##### Data supplied

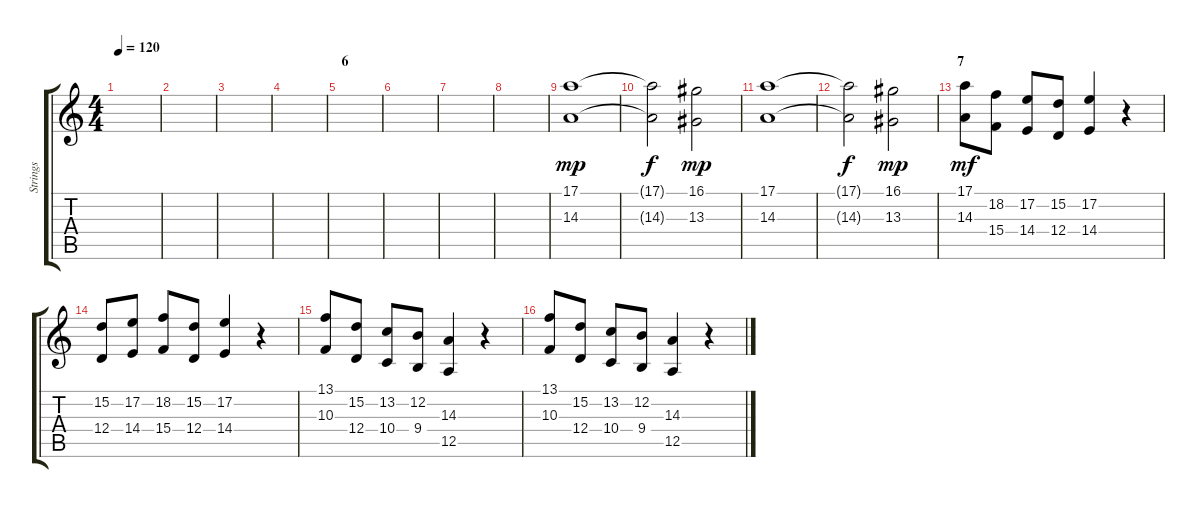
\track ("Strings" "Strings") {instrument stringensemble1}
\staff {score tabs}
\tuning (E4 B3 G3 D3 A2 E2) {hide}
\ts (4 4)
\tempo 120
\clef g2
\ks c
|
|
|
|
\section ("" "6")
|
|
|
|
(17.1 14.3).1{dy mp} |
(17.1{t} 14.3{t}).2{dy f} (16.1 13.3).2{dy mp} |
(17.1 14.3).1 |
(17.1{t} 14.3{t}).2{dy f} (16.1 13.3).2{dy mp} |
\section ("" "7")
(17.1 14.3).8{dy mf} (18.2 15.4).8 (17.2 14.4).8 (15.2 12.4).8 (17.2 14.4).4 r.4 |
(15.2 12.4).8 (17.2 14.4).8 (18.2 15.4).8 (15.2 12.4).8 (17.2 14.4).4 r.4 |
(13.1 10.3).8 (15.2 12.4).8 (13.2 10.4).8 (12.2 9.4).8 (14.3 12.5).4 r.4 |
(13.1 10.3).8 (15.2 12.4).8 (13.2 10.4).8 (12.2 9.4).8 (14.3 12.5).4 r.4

##########

Exercise aim:
Please print every line of the listing above, character for character, leaving out the pictures.

Written solution:
\track ("Strings" "Strings") {instrument stringensemble1}
\staff {score tabs}
\tuning (E4 B3 G3 D3 A2 E2) {hide}
\ts (4 4)
\tempo 120
\clef g2
\ks c
|
|
|
|
\section ("" "6")
|
|
|
|
(17.1 14.3).1{dy mp} |
(17.1{t} 14.3{t}).2{dy f} (16.1 13.3).2{dy mp} |
(17.1 14.3).1 |
(17.1{t} 14.3{t}).2{dy f} (16.1 13.3).2{dy mp} |
\section ("" "7")
(17.1 14.3).8{dy mf} (18.2 15.4).8 (17.2 14.4).8 (15.2 12.4).8 (17.2 14.4).4 r.4 |
(15.2 12.4).8 (17.2 14.4).8 (18.2 15.4).8 (15.2 12.4).8 (17.2 14.4).4 r.4 |
(13.1 10.3).8 (15.2 12.4).8 (13.2 10.4).8 (12.2 9.4).8 (14.3 12.5).4 r.4 |
(13.1 10.3).8 (15.2 12.4).8 (13.2 10.4).8 (12.2 9.4).8 (14.3 12.5).4 r.4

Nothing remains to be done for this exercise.